Make sure the modules are loaded _before_ you plug in the device.


----------



## Phishfry (Mar 11, 2016)

VID=1782 PID=3d00
Is a SpreadTrum device.


----------



## Phishfry (Mar 12, 2016)

So googling the name I see this is a cell phone. So you want to tether your cell phone to FreeBSD for data services.

https://www.freebsd.org/doc/handbook/network-usb-tethering.html


----------



## Phishfry (Mar 12, 2016)

Maybe to save yourself some headache guessing the protocol. I would boot up to either Windows or Ubuntu and scope the device finding out what it uses then work that back into a FreeBSD solution. Might just require a usbdevs modification/recompile.
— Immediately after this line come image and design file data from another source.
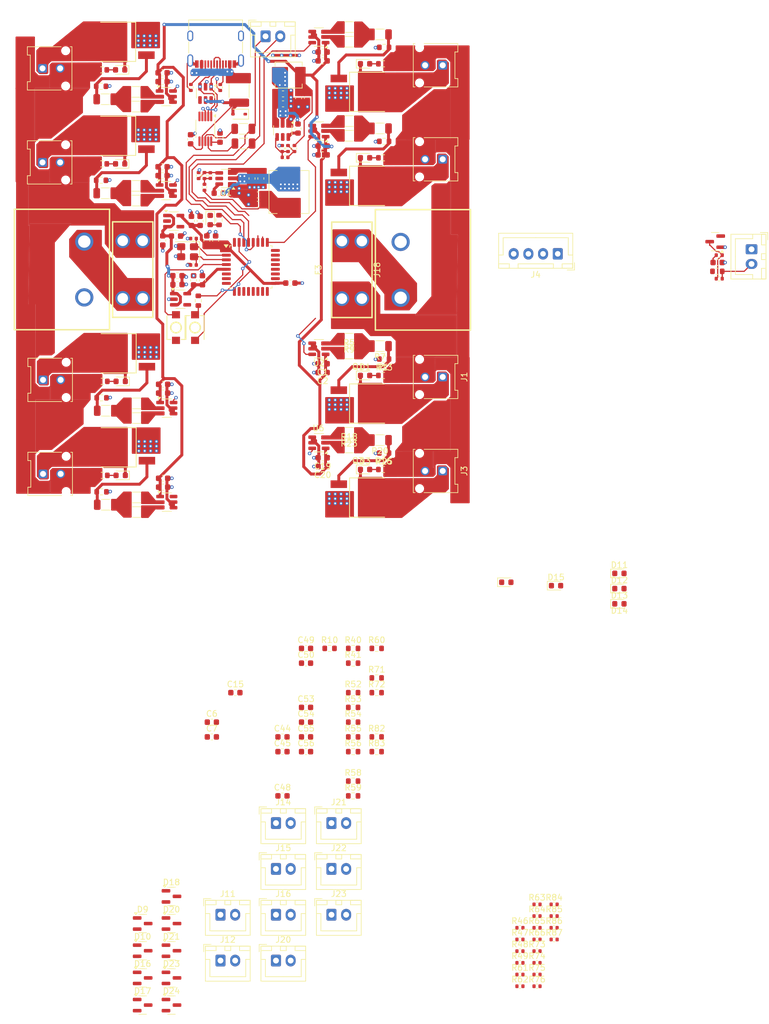
<source format=kicad_pcb>
(kicad_pcb
	(version 20241229)
	(generator "pcbnew")
	(generator_version "9.0")
	(general
		(thickness 1.6)
		(legacy_teardrops no)
	)
	(paper "A4")
	(layers
		(0 "F.Cu" signal)
		(2 "B.Cu" signal)
		(9 "F.Adhes" user "F.Adhesive")
		(11 "B.Adhes" user "B.Adhesive")
		(13 "F.Paste" user)
		(15 "B.Paste" user)
		(5 "F.SilkS" user "F.Silkscreen")
		(7 "B.SilkS" user "B.Silkscreen")
		(1 "F.Mask" user)
		(3 "B.Mask" user)
		(17 "Dwgs.User" user "User.Drawings")
		(19 "Cmts.User" user "User.Comments")
		(21 "Eco1.User" user "User.Eco1")
		(23 "Eco2.User" user "User.Eco2")
		(25 "Edge.Cuts" user)
		(27 "Margin" user)
		(31 "F.CrtYd" user "F.Courtyard")
		(29 "B.CrtYd" user "B.Courtyard")
		(35 "F.Fab" user)
		(33 "B.Fab" user)
		(39 "User.1" user)
		(41 "User.2" user)
		(43 "User.3" user)
		(45 "User.4" user)
	)
	(setup
		(pad_to_mask_clearance 0)
		(allow_soldermask_bridges_in_footprints no)
		(tenting front back)
		(pcbplotparams
			(layerselection 0x00000000_00000000_55555555_5755f5ff)
			(plot_on_all_layers_selection 0x00000000_00000000_00000000_00000000)
			(disableapertmacros no)
			(usegerberextensions no)
			(usegerberattributes yes)
			(usegerberadvancedattributes yes)
			(creategerberjobfile yes)
			(dashed_line_dash_ratio 12.000000)
			(dashed_line_gap_ratio 3.000000)
			(svgprecision 4)
			(plotframeref no)
			(mode 1)
			(useauxorigin no)
			(hpglpennumber 1)
			(hpglpenspeed 20)
			(hpglpendiameter 15.000000)
			(pdf_front_fp_property_popups yes)
			(pdf_back_fp_property_popups yes)
			(pdf_metadata yes)
			(pdf_single_document no)
			(dxfpolygonmode yes)
			(dxfimperialunits yes)
			(dxfusepcbnewfont yes)
			(psnegative no)
			(psa4output no)
			(plot_black_and_white yes)
			(sketchpadsonfab no)
			(plotpadnumbers no)
			(hidednponfab no)
			(sketchdnponfab yes)
			(crossoutdnponfab yes)
			(subtractmaskfromsilk no)
			(outputformat 1)
			(mirror no)
			(drillshape 1)
			(scaleselection 1)
			(outputdirectory "")
		)
	)
	(net 0 "")
	(net 1 "+24V")
	(net 2 "GND")
	(net 3 "Net-(U1-BOOT)")
	(net 4 "Net-(U1-SW)")
	(net 5 "+5V")
	(net 6 "Net-(U4-PF0)")
	(net 7 "Net-(U1-FB)")
	(net 8 "+3.3VA")
	(net 9 "+3.3V")
	(net 10 "Net-(C17-Pad1)")
	(net 11 "Net-(U4-PF1)")
	(net 12 "RST")
	(net 13 "TH0")
	(net 14 "TH1")
	(net 15 "TH2")
	(net 16 "TH3")
	(net 17 "TH4")
	(net 18 "TH5")
	(net 19 "TH6")
	(net 20 "TH7")
	(net 21 "TH8")
	(net 22 "TH9")
	(net 23 "Net-(U5-SW)")
	(net 24 "Net-(U5-BOOT)")
	(net 25 "+12V")
	(net 26 "Net-(U5-FB)")
	(net 27 "Net-(C28-Pad1)")
	(net 28 "VBUS")
	(net 29 "Net-(D1-A)")
	(net 30 "Net-(D2-A)")
	(net 31 "Net-(D3-A)")
	(net 32 "Net-(D4-A)")
	(net 33 "Net-(D1-K)")
	(net 34 "Net-(D2-K)")
	(net 35 "Net-(D3-K)")
	(net 36 "Net-(D8-K-Pad3)")
	(net 37 "Net-(D9-K-Pad3)")
	(net 38 "Net-(D10-K-Pad3)")
	(net 39 "Net-(D4-K)")
	(net 40 "Net-(D6-A)")
	(net 41 "Net-(D6-K)")
	(net 42 "Net-(D7-A)")
	(net 43 "Net-(D15-A)")
	(net 44 "Net-(D7-K)")
	(net 45 "Net-(D11-A)")
	(net 46 "Net-(D12-A)")
	(net 47 "Net-(D13-A)")
	(net 48 "Net-(D14-A)")
	(net 49 "Net-(D16-K-Pad3)")
	(net 50 "Net-(D19-A)")
	(net 51 "Net-(D19-K)")
	(net 52 "Net-(D17-K-Pad3)")
	(net 53 "Net-(D18-K-Pad3)")
	(net 54 "Net-(D20-K-Pad3)")
	(net 55 "Net-(D21-K-Pad3)")
	(net 56 "Net-(D22-A)")
	(net 57 "Net-(D22-K)")
	(net 58 "Net-(D23-K-Pad3)")
	(net 59 "Net-(D24-K-Pad3)")
	(net 60 "Net-(F1-Pad1)")
	(net 61 "Net-(J17-Pin_1)")
	(net 62 "Net-(J18-Pin_1)")
	(net 63 "Net-(J14-Pin_2)")
	(net 64 "Net-(J15-Pin_2)")
	(net 65 "Net-(J16-Pin_2)")
	(net 66 "Net-(J20-Pin_2)")
	(net 67 "Net-(J21-Pin_2)")
	(net 68 "Net-(J22-Pin_2)")
	(net 69 "Net-(J23-Pin_2)")
	(net 70 "Net-(J10-Pin_2)")
	(net 71 "Net-(J11-Pin_2)")
	(net 72 "Net-(J12-Pin_2)")
	(net 73 "RX")
	(net 74 "TX")
	(net 75 "SWCLK")
	(net 76 "SWDIO")
	(net 77 "D_-")
	(net 78 "D_+")
	(net 79 "CC1")
	(net 80 "CC2")
	(net 81 "Net-(Q1-G)")
	(net 82 "Net-(Q2-G)")
	(net 83 "Net-(Q3-G)")
	(net 84 "Net-(Q4-G)")
	(net 85 "Net-(Q5-G)")
	(net 86 "Net-(Q6-G)")
	(net 87 "Net-(Q7-G)")
	(net 88 "Net-(Q8-G)")
	(net 89 "BOOT")
	(net 90 "Net-(R4-Pad2)")
	(net 91 "Net-(R5-Pad2)")
	(net 92 "Net-(U2-OUTH)")
	(net 93 "Net-(R11-Pad1)")
	(net 94 "Net-(U3-OUTH)")
	(net 95 "Net-(U7-OUTH)")
	(net 96 "Net-(U7-OUTL)")
	(net 97 "Net-(U2-OUTL)")
	(net 98 "Net-(U3-OUTL)")
	(net 99 "Net-(R18-Pad2)")
	(net 100 "Net-(U6-OUTH)")
	(net 101 "Net-(R19-Pad2)")
	(net 102 "Net-(U6-OUTL)")
	(net 103 "Net-(U10-OUTH)")
	(net 104 "Net-(U9-TXD)")
	(net 105 "Net-(U10-OUTL)")
	(net 106 "Net-(U9-RXD)")
	(net 107 "Net-(R32-Pad2)")
	(net 108 "Net-(R42-Pad2)")
	(net 109 "Net-(U14-OUTH)")
	(net 110 "Net-(R67-Pad2)")
	(net 111 "Net-(U14-OUTL)")
	(net 112 "Net-(R78-Pad2)")
	(net 113 "Net-(U13-OUTH)")
	(net 114 "Net-(U13-OUTL)")
	(net 115 "Net-(U15-OUTH)")
	(net 116 "Net-(U15-OUTL)")
	(net 117 "HEATER7")
	(net 118 "HEATER6")
	(net 119 "HEATER0")
	(net 120 "HEATER1")
	(net 121 "HEATER3")
	(net 122 "unconnected-(U1-EN-Pad5)")
	(net 123 "HEATER2")
	(net 124 "HEATER5")
	(net 125 "HEATER4")
	(net 126 "unconnected-(U5-EN-Pad5)")
	(net 127 "unconnected-(U8-IO4-Pad6)")
	(net 128 "unconnected-(U8-IO3-Pad4)")
	(net 129 "unconnected-(U9-~{RTS}-Pad4)")
	(net 130 "unconnected-(U9-~{CTS}-Pad5)")
	(net 131 "unconnected-(U9-TNOW-Pad6)")
	(net 132 "unconnected-(U11-NC-Pad4)")
	(net 133 "unconnected-(U12-NC-Pad4)")
	(net 134 "Net-(D25-A)")
	(net 135 "ACT")
	(footprint "Resistor_SMD:R_1206_3216Metric" (layer "F.Cu") (at 110.71401 26.96))
	(footprint "Capacitor_SMD:C_0603_1608Metric" (layer "F.Cu") (at 139.645 136.75))
	(footprint "Resistor_SMD:R_1206_3216Metric" (layer "F.Cu") (at 105.46401 41.71))
	(footprint "Capacitor_SMD:C_0603_1608Metric" (layer "F.Cu") (at 142.475 70.73 180))
	(footprint "Capacitor_SMD:C_0603_1608Metric" (layer "F.Cu") (at 123.605 134.24))
	(footprint "Capacitor_SMD:C_0603_1608Metric" (layer "F.Cu") (at 121.6125 46.425 90))
	(footprint "LED_SMD:LED_0603_1608Metric" (layer "F.Cu") (at 123.33125 46.275 -90))
	(footprint "Resistor_SMD:R_1206_3216Metric" (layer "F.Cu") (at 152.225 67.73 180))
	(footprint "Capacitor_SMD:C_1812_4532Metric" (layer "F.Cu") (at 128.25 24.25 -90))
	(footprint "Connector_Molex:Molex_Micro-Fit_3.0_43045-0212_2x01_P3.00mm_Vertical" (layer "F.Cu") (at 94.77401 20.46 90))
	(footprint "Resistor_SMD:R_0603_1608Metric" (layer "F.Cu") (at 152.79375 35.68))
	(footprint "Package_TO_SOT_SMD:SOT-23" (layer "F.Cu") (at 116.735 170.635))
	(footprint "Resistor_SMD:R_0603_1608Metric" (layer "F.Cu") (at 151.675 136.75))
	(footprint "Resistor_SMD:R_1206_3216Metric" (layer "F.Cu") (at 110.80401 93.48 180))
	(footprint "Resistor_SMD:R_1206_3216Metric" (layer "F.Cu") (at 146.975 31.93))
	(footprint "easyeda2kicad:SW-SMD_L3.9-W3.0-P4.45" (layer "F.Cu") (at 117.5 64.57 90))
	(footprint "Resistor_SMD:R_0402_1005Metric" (layer "F.Cu") (at 210 56.25))
	(footprint "easyeda2kicad:TO-252-2_L6.6-W6.1-P4.57-LS9.9-TL-CW" (layer "F.Cu") (at 148.515 40.45))
	(footprint "Capacitor_SMD:C_0603_1608Metric" (layer "F.Cu") (at 122.75 49.75 90))
	(footprint "Package_TO_SOT_SMD:SOT-23-6" (layer "F.Cu") (at 115.94151 78.28))
	(footprint "easyeda2kicad:CONN-TH_2P-P9.50_DBT50G-9.5-2P" (layer "F.Cu") (at 101.88401 54.69 -90))
	(footprint "Resistor_SMD:R_1206_3216Metric" (layer "F.Cu") (at 105.55401 78.73))
	(footprint "Resistor_SMD:R_0603_1608Metric" (layer "F.Cu") (at 152.79375 72.73))
	(footprint "Package_TO_SOT_SMD:SOT-23-6" (layer "F.Cu") (at 122.538 24.712 -90))
	(footprint "Capacitor_SMD:C_0603_1608Metric" (layer "F.Cu") (at 135.725 24.8))
	(footprint "Resistor_SMD:R_1206_3216Metric" (layer "F.Cu") (at 105.55401 94.73))
	(footprint "Capacitor_SMD:C_0603_1608Metric" (layer "F.Cu") (at 131.95 39.2 -90))
	(footprint "Capacitor_SMD:C_0603_1608Metric" (layer "F.Cu") (at 138.275 30.7 90))
	(footprint "Resistor_SMD:R_1206_3216Metric" (layer "F.Cu") (at 152.225 14.68 180))
	(footprint "Connector_Molex:Molex_Micro-Fit_3.0_43045-0212_2x01_P3.00mm_Vertical" (layer "F.Cu") (at 162.915 19.93 -90))
	(footprint "LED_SMD:LED_0603_1608Metric" (layer "F.Cu") (at 193 106.41))
	(footprint "Capacitor_SMD:C_0603_1608Metric" (layer "F.Cu") (at 135.635 134.24))
	(footprint "Connector_Molex:Molex_Micro-Fit_3.0_43045-0212_2x01_P3.00mm_Vertical" (layer "F.Cu") (at 162.915 88.98 -90))
	(footprint "Resistor_SMD:R_0402_1005Metric" (layer "F.Cu") (at 210 52.25))
	(footprint "Capacitor_SMD:C_0603_1608Metric" (layer "F.Cu") (at 115.30401 91.73))
	(footprint "Capacitor_SMD:C_0603_1608Metric" (layer "F.Cu") (at 125 32.25 90))
	(footprint "Resistor_SMD:R_0603_1608Metric" (layer "F.Cu") (at 104.89526 36.71 180))
	(footprint "Package_SO:MSOP-10_3x3mm_P0.5mm" (layer "F.Cu") (at 122.5 30.75 -90))
	(footprint "Connector_JST:JST_XH_B2B-XH-A_1x02_P2.50mm_Vertical" (layer "F.Cu") (at 134.525 164.51))
	(footprint "Capacitor_SMD:C_0603_1608Metric" (layer "F.Cu") (at 139.645 121.69))
	(footprint "Capacitor_SMD:C_0603_1608Metric" (layer "F.Cu") (at 115.25 49.75 -90))
	(footprint "Capacitor_SMD:C_0603_1608Metric"
		(layer "F.Cu")
		(uuid "28cc350c-4dc2-4b77-9c14-ae1dfe6170a3")
		(at 139.645 129.22)
		(descr "Capacitor SMD 0603 (1608 Metric), square (rectangular) end terminal, IPC-7351 nominal, (Body size source: IPC-SM-782 page 76, https://www.pcb-3d.com/wordpress/wp-content/uploads/ipc-sm-782a_amendment_1_and_2.pdf), generated with kicad-footprint-generator")
		(tags "capacitor")
		(property "Reference" "C53"
			(at 0 -1.43 0)
			(layer "F.SilkS")
			(uuid "1e0e32ca-30e0-40e7-8a74-7442f428c6c2")
			(effects
				(font
					(size 1 1)
					(thickness 0.15)
				)
			)
		)
		(property "Value" "0.1uF"
			(at 0 1.43 0)
			(layer "F.Fab")
			(uuid "8824d097-20b2-4526-aeda-7a7482ded8fc")
			(effects
				(font
					(size 1 1)
					(thickness 0.15)
				)
			)
		)
		(property "Datasheet" "~"
			(at 0 0 0)
			(layer "F.Fab")
			(hide yes)
			(uuid "90a789f7-6a6d-4af4-aab4-0d03d3d94b28")
			(effects
				(font
					(size 1.27 1.27)
					(thickness 0.15)
				)
			)
		)
		(property "Description" "Unpolarized capacitor"
			(at 0 0 0)
			(layer "F.Fab")
			(hide yes)
			(uuid "f893b403-6312-4552-b16f-9537c3e27a1d")
			(effects
				(font
					(size 1.27 1.27)
					(thickne
... [1133543 chars truncated]
</source>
I would check usbdevs first to see if supported.


----------



## Phishfry (Mar 12, 2016)

I don't see the idVendor or VID in usbdevs
https://github.com/freebsd/freebsd/blob/master/sys/dev/usb/usbdevs


----------



## dmtr (Mar 12, 2016)

Phishfry said:


> I don't see the idVendor or VID in usbdevs
> https://github.com/freebsd/freebsd/blob/master/sys/dev/usb/usbdevs


Yes, of course.
I couldn't find the VID in /usr/src/sys/dev/usb/usbdevs

I find
http://technotation.com/2012/08/15/freebsd-and-mobile-broadband/
I found here the instructions. I want to try.


----------



## dmtr (Mar 12, 2016)

Phishfry said:


> VID=1782 PID=3d00
> Is a SpreadTrum device.


It is not strange, but it's SAMSUNG.
The camera in this phone is absent physically


----------



## Phishfry (Mar 12, 2016)

dmtr said:


> It is not strange, but it's SAMSUNG.


What I am saying is your Samsung phone uses a SpreadTrum USB device to interface with USB clients.
Lookup the VID... It is a SOC with 3G radio and USB interfaces.


----------



## dmtr (Mar 12, 2016)

dmtr said:


> It is not strange, but it's SAMSUNG.
> The camera in this phone is absent physically


I said nonsense.
VID-1782 is a producer named Spreadtrum Communications Inc.
Fined on http://www.linux-usb.org/usb.ids
Clear.
Only in source code of FreeBSD there is no mention of this manufacturer.

`kldload` if_urndis
`kldload` if_cdce
`kldload` if_ipheth

do not give result.

Still not convinced that it can only access the phone memory...


----------



## dmtr (Mar 12, 2016)

And we can find out and poll the device using usbconfig?
With help of `usbconfig` commands.


----------



## Phishfry (Mar 14, 2016)

Did you compile your own kernel with usbdevs of the device? The device is currently unsupported. Nothing to poll.
Not even the Vendor is found. So add both VID and PID recompile your kernel and see what happens. It is quite easy to try. You still don't know which communications protocol to try so save yourself some heartache and try other operating systems to see how it communicates.
Ubuntu Live is your friend.  If it don't work there then you might want to try Windows. You need to find out. It may be a proprietary Windows scheme and unusable.


----------



## dmtr (Mar 16, 2016)

Good day!
I use this instruction
http://technotation.com/2012/08/15/freebsd-and-mobile-broadband/
Building new kernel and use custom umodem.ko, ucom.ko and u3g.ko after edit
/usr/src/sys/dev/usb/usbdevs and /usr/src/sys/dev/usb/serial/u3g.c
*
The result of his research:*
After insert device Samsung GT-E1282T were created device:
/dev/cuaU0.0
/dev/cuaU0.0.init
/dev/cuaU0.0.lock
/dev/cuaU0.1
/dev/cuaU0.1.init
/dev/cuaU0.1.lock

Then, I test connect for AT-command by `cu -l /dev/cuaU0.0`
Result - message "Connected" and .. nothing.
Console is frozen ...
After eject device - unfrozen.

So it's not a modem 

On the manufacturer's website I found the answers for this model.
They said that the USB connector is for charging the battery and transferring files.
And only.

*Conclusion.*
_This model GSM phone cannot be used as USB GSM modem._


----------



## Phishfry (Mar 16, 2016)

Just for completeness did you try `cu -l /dev/cuaU0.1`?
I see two interfaces in your output. To have the terminal lock up on the wrong interface is common. Can't hurt to try.


----------



## tingo (Mar 17, 2016)

Also, handshaking is important. If your device expects software handshaking but you have hardware handshaking configured, the terminal will appear frozen. More info in the stty(1) man page, look for crtscts and -crtscts.


----------